## Complete the following:
(1) According to the passage on the strawberry farm digital twin, what type of strawberry farm was the virtual representation meant to depict?
(2) Write a continuation of the passage on the strawberry farm digital twin, picking up after its final sentence.

## Excerpt provided:
|---|
The current literature has shown promising results on the usage of digital twins and synthetic data for applications related to digital agriculture. However, a comprehensive approach to developing agricultural systems in a virtual environment that can be readily transferrable to field use without additional domain adaptation techniques has been limited. For example, the optimization of irrigation systems using digital twins is still confined mostly to simulated data rather than field conditions. Simulated farming environments, integrated with 3D crop models, exhibit visual deficiencies that reduce the efficacy of synthetic data in accurately representing actual farm environments. For fruit detection tasks in the field, generative adversarial networks have been used as an intermediary step to narrow the gap between synthetic and real data; however, an acceptable performance for field application still requires a mixture of real images to train models on. To maximize the potential of digital twins, developed algorithms based on simulated interactions with the digital replica should readily transfer to real-world data usage and tasks. Ideally, minimal adaptation techniques should be implemented to ensure that the digital twin can be generalized to numerous tasks. With these considerations in mind, the goal of this study was to create a virtual replica of a strawberry farm to assist with the development of machine vision tasks for strawberry crop management using only synthetic data derived from the digital twin. Specific objectives were to:
  • Develop a virtual representation of a plasticulture strawberry farm containing beds, plants, and environment for robotic sensing applications.
  • Gather RGB stereo imaging data in the virtual and physical domains for the tasks of fruit count and fruit size.
  • Implement fruit detection and sizing algorithms in simulation using the digital twin and apply them to field data.
The novelty of this work lies in demonstrating a robust sim-to-real transfer for fruit detection and sizing without relying on additional domain adaptation or real imagery. By recreating a realistic agricultural environment in a digital twin, this research aims to show how rapid development and testing of machine vision and robotic systems can be accomplished for both 2D and 3D tasks in strawberry production. Through automated data collection, synthetic image labeling, and neural network model training, the approach offers a foundation for broader applications in precision agriculture, reducing the temporal and logistical barriers inherent to real-field data collection.
|---|
## Dataset content:
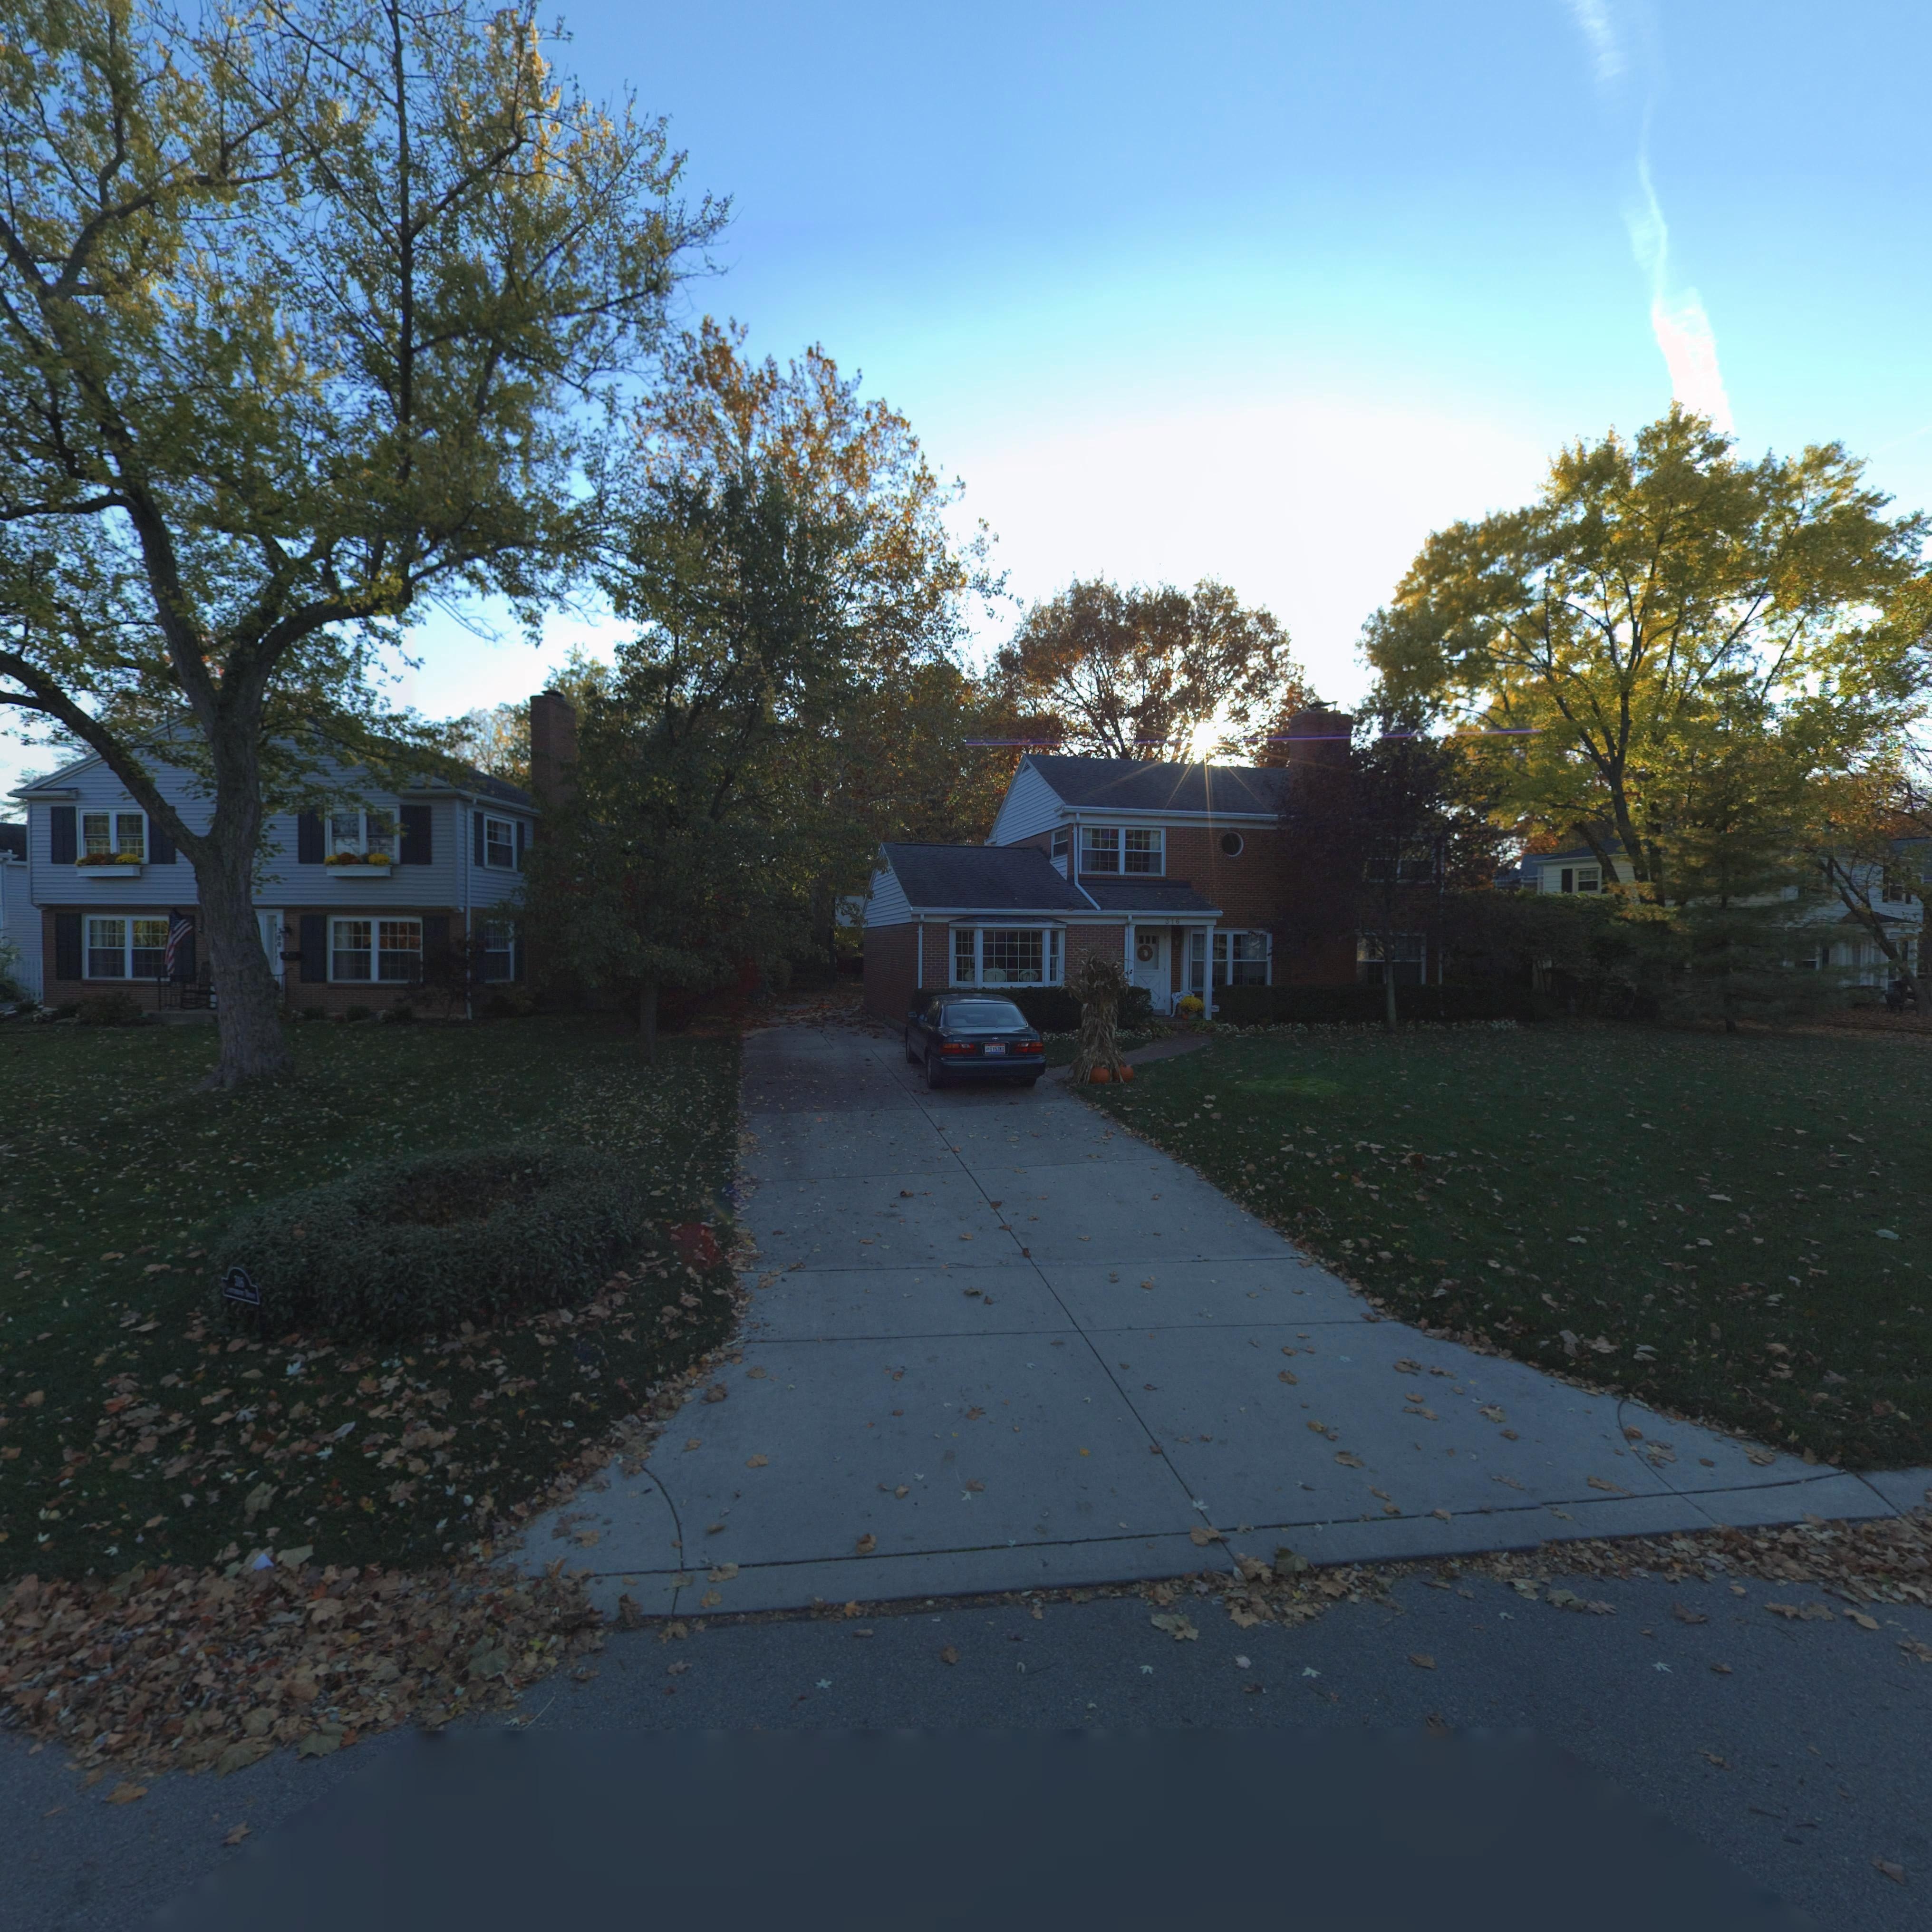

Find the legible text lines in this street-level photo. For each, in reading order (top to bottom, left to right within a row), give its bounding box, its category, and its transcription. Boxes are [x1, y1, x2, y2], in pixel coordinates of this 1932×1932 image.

[1165, 917, 1180, 925] StreetNumber: 316
[276, 934, 282, 948] StreetNumber: 00
[233, 1274, 246, 1289] StreetNumber: 316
|---|
## Results:
(1) A plasticulture strawberry farm.

(2)
2. Materials and Methods

Figure 1 illustrates the relationship between a strawberry farm at the University of Florida Gulf Coast Research and Education Center (Wimauma, FL, USA) and its digital replica, showing the sequential steps taken to train a neural network model within the virtual environment and subsequently importing it into the physical world. First, the farm environment and its assets were modeled, and a modeled ground vehicle for collecting data was imported onto the scene. A sample of the strawberry plant replicas was then used to train a fruit detection and segmentation model, which would be applied to the simulated field for fruit counting and fruit sizing. Finally, once the methods for fruit counting and sizing were tested in the simulated environment, they were applied to real strawberry images collected by the ground vehicle in the field.
The goal was to replicate the real strawberry field as closely as possible, in both spatial representation accuracy and visual fidelity, such that sensor readings gathered from both domains would be as similar as possible. The intention of this approach was to rely exclusively on synthetic data acquired from the digital twin to train neural network models and test robotic system sensors that would be used in the field. All simulations and model training were conducted using a Dell Precision 7920 Workstation running Ubuntu 20.04 with a dual Intel Xeon Gold 6226R Processor, 128 GB RAM, and NVidia RTX A6000 graphics card (NVIDIA, Santa Clara, CA, USA). Simulations for sensor data collection on the virtual farm were conducted using Nvidia’s Omniverse platform (Version 2022.2.1, NVIDIA, Santa Clara, CA, USA), specifically employing the Isaac Sim robotic simulator (Version 2022.2.1, NVIDIA, Santa Clara, CA, USA).

2.1. Field Data Collection

A ground platform was developed to traverse the strawberry beds, taking images of strawberry plants (Figure 2). Three pairs of stereo cameras were mounted on the sides and top of the vehicle facing the bed to capture images of strawberry plants from different viewpoints. Two side-view stereo pairs were positioned 35 cm above the ground and 10 cm from the plastic beds (plant base). The top cameras were placed 77 cm above the ground and 52 cm from the bed. All cameras captured images at a resolution of 1936 (H) × 1216 (V) pixels. A stereo camera pair consisted of two global shutter 2.4-megapixel cameras from Allied Vision (model Alvium 1800 C-240, Allied Vision, Stadtroda, Germany) with 3 mm focal length M12 lenses.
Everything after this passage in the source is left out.